Following austerity cuts from the state, Walker County Schools decided to implement a strategic waivers system, which Superintendent Damon Raines said was the most focused and straightforward option for the district.
Remaining "status quo" wasn't financially feasible, he said, and the charter system Catoosa opted for requires a lot of buy-in from teachers, parents and community members to help each school reach its state-determined student achievement levels.
Under the stategic waivers system, things shouldn't look different in Walker County classrooms, though that will require a lot of planning at the district level.
The system enables Walker County Schools to request specific waivers from state standards that would otherwise create a financial burden.
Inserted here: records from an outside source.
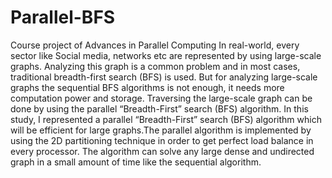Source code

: # Parallel-BFS
Course project of Advances in Parallel Computing
In real-world, every sector like Social media, networks etc are represented by using large-scale
graphs. Analyzing this graph is a common problem and in most cases, traditional breadth-first
search (BFS) is used. But for analyzing large-scale graphs the sequential BFS algorithms is not
enough, it needs more computation power and storage. Traversing the large-scale graph can be
done by using the parallel “Breadth-First” search (BFS) algorithm. In this study, I represented
a parallel “Breadth-First” search (BFS) algorithm which will be efficient for large graphs.The
parallel algorithm is implemented by using the 2D partitioning technique in order to get perfect
load balance in every processor. The algorithm can solve any large dense and undirected graph
in a small amount of time like the sequential algorithm.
Creating flexibility for things such as class size and teacher funding requirements will allow the school system to get through financially rougher times without compromising the quality of the education offered, said Raines.
In 2008, Georgia legislation was created allowing school systems to enter into a performance-based contract with the Georgia Department of Education for flexibility concerning the state's Title 20 education laws. The legislation allows school districts to apply for waivers of certain state requirements: namely class size, number of instruction days, expenditure controls and level of staff certification.
Being granted such waivers means cost savings for the school district, helping it make the most out of the dwindling funding received from the state.
"This will enable us to maintain our budget through austerity cuts," said Raines.
He said the school system is in a better spot this year than in previous years, and will most likely only have to utilize the class size waiver in a few classrooms across the district. However, the school system still has to include in its annual plans any waiver any of its schools might possibly need for the next seven years, along with a detailed plan for what it would be like if each of those waivers had to be used.
Going over class size limits without using the waiver or spending less than 65 percent of the overall budget on instruction, for example, results in penalties for a school, and it's not possible to request waivers in the midst of a school year.
"Trying to predict economic situations is like looking into a crystal ball," said Raines. "We're seeing revenues increase across the state, but the legislative session could impact our funding level."
If the financial situation for education in the state takes another downturn, he said, Walker County Schools could see class sizes go up across the board to accommodate a lack of funds for additional teachers, but Raines said he isn't too concerned.
"We saw our graduation rate increase throughout the recession 5 to 8 percent each year," he said. "We're prepared."